Return each line in the records below that contains the word "developer". Matching is case-sensitive.

________________________

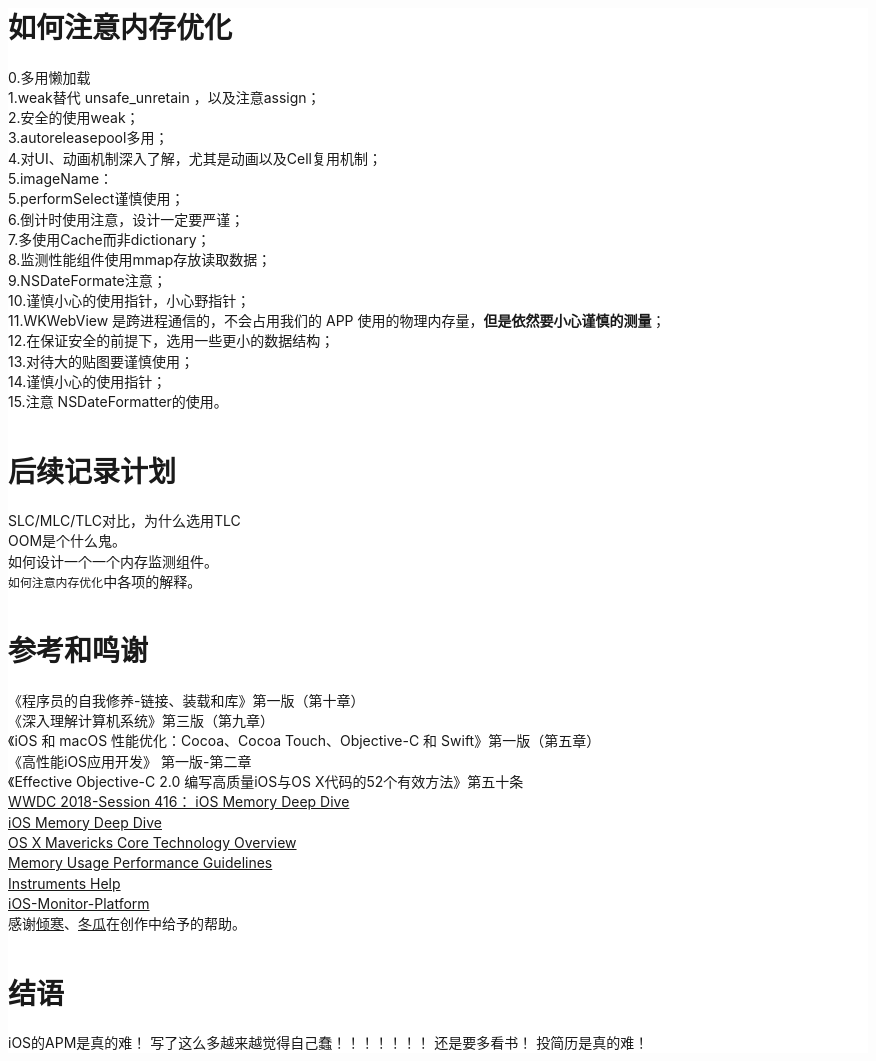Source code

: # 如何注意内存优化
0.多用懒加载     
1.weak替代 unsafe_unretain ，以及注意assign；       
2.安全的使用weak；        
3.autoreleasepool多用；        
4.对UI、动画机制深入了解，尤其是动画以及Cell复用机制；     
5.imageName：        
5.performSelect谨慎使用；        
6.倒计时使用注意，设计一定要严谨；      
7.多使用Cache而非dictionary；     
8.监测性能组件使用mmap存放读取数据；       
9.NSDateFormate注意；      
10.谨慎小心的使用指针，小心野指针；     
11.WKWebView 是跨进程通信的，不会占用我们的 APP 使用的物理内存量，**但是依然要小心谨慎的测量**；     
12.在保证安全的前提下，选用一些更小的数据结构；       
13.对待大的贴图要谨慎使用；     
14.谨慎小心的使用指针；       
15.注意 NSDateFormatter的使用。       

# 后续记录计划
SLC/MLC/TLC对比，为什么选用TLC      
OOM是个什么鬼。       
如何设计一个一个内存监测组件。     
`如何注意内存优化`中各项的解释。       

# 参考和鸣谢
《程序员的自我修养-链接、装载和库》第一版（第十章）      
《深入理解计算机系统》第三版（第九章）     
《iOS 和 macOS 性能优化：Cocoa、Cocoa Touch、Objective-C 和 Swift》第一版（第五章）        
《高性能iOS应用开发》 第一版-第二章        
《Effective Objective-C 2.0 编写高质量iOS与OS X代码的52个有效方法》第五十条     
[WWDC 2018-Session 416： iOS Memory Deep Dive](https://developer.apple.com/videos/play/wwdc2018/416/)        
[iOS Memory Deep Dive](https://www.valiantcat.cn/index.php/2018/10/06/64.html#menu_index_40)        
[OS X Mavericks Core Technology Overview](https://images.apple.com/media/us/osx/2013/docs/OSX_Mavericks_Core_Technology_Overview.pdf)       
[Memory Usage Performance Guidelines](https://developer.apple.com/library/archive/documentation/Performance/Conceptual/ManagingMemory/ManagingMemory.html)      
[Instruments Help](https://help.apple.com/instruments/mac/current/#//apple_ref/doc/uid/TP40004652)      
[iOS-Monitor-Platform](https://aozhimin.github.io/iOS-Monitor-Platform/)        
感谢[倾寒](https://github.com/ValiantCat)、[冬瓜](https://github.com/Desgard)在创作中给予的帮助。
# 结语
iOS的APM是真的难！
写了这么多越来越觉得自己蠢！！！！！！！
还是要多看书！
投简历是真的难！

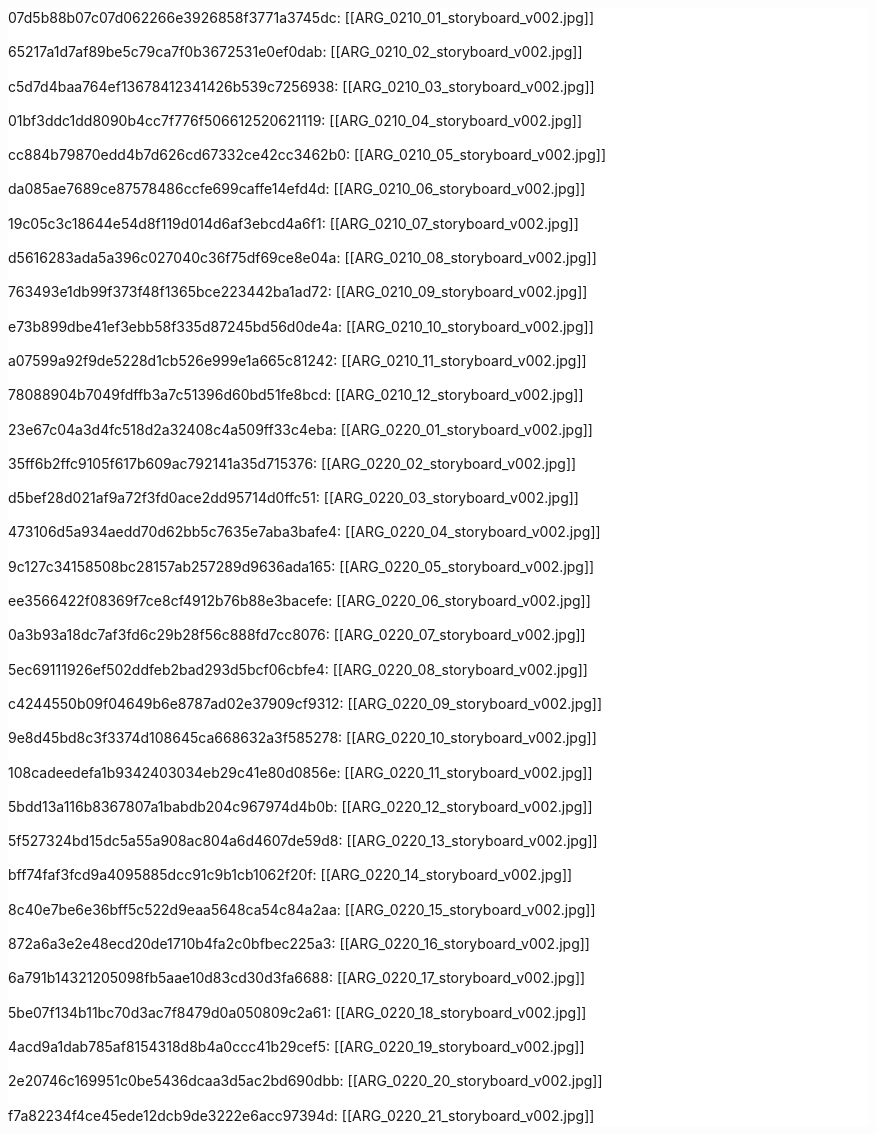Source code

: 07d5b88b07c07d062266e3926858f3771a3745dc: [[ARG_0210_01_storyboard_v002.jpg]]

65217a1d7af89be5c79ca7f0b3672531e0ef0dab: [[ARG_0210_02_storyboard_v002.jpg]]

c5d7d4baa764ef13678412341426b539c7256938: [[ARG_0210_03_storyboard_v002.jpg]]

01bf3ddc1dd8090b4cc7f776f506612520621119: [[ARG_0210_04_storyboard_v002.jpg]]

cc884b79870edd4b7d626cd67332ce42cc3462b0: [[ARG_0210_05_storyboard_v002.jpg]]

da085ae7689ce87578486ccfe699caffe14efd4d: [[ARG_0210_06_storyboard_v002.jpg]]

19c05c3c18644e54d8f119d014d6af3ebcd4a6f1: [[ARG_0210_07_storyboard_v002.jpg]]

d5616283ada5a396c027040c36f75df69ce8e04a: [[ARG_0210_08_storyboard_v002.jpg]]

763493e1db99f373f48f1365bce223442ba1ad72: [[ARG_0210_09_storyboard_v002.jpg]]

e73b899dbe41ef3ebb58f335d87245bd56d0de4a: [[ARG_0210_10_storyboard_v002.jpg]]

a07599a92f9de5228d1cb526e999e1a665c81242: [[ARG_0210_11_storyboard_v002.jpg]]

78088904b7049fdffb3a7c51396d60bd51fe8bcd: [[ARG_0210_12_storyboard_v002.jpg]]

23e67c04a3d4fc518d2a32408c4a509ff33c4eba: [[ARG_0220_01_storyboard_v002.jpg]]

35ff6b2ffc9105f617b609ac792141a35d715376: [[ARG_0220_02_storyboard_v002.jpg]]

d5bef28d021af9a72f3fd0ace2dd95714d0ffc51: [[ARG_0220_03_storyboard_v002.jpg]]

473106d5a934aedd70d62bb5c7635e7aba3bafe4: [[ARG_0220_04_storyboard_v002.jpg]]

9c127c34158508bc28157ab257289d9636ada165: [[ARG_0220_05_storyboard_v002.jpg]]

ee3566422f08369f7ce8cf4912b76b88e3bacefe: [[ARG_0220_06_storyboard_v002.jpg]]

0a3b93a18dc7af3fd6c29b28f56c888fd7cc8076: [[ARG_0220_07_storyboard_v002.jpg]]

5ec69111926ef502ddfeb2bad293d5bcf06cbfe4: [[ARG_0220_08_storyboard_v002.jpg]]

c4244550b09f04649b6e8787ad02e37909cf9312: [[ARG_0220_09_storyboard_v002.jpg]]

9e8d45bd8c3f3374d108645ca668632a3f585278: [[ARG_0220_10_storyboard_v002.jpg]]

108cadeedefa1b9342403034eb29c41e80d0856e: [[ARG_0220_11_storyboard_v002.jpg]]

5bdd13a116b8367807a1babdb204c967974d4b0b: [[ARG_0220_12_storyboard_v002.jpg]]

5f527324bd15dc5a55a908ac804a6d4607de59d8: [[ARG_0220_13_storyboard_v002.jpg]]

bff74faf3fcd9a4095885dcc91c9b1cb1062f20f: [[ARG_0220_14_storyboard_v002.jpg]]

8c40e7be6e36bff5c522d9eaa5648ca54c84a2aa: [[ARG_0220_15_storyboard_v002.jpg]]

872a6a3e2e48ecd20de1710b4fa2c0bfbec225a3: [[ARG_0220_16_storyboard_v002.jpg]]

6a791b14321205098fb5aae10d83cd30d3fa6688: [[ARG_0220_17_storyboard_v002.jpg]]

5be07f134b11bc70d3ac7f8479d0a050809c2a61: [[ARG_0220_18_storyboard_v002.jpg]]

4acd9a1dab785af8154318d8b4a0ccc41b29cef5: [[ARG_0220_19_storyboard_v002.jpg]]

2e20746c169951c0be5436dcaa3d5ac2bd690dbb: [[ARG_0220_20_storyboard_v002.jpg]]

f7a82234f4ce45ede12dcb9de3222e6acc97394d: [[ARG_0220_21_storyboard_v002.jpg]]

________________________

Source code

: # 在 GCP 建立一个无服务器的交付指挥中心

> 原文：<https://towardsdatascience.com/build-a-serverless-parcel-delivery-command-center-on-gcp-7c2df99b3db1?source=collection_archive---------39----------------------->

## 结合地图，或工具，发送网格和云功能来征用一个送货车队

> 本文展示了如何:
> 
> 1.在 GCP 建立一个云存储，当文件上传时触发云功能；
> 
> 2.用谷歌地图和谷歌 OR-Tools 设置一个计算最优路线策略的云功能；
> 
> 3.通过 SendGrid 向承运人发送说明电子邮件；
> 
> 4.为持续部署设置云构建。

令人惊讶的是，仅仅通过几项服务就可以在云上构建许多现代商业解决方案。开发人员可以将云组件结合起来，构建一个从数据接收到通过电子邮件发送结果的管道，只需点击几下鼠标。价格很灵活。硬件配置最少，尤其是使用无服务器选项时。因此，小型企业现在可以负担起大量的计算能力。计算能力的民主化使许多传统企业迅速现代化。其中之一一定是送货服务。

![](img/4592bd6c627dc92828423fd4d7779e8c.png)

________________________

RESPONSE BELOW:
[WWDC 2018-Session 416： iOS Memory Deep Dive](https://developer.apple.com/videos/play/wwdc2018/416/)        
[Memory Usage Performance Guidelines](https://developer.apple.com/library/archive/documentation/Performance/Conceptual/ManagingMemory/ManagingMemory.html)      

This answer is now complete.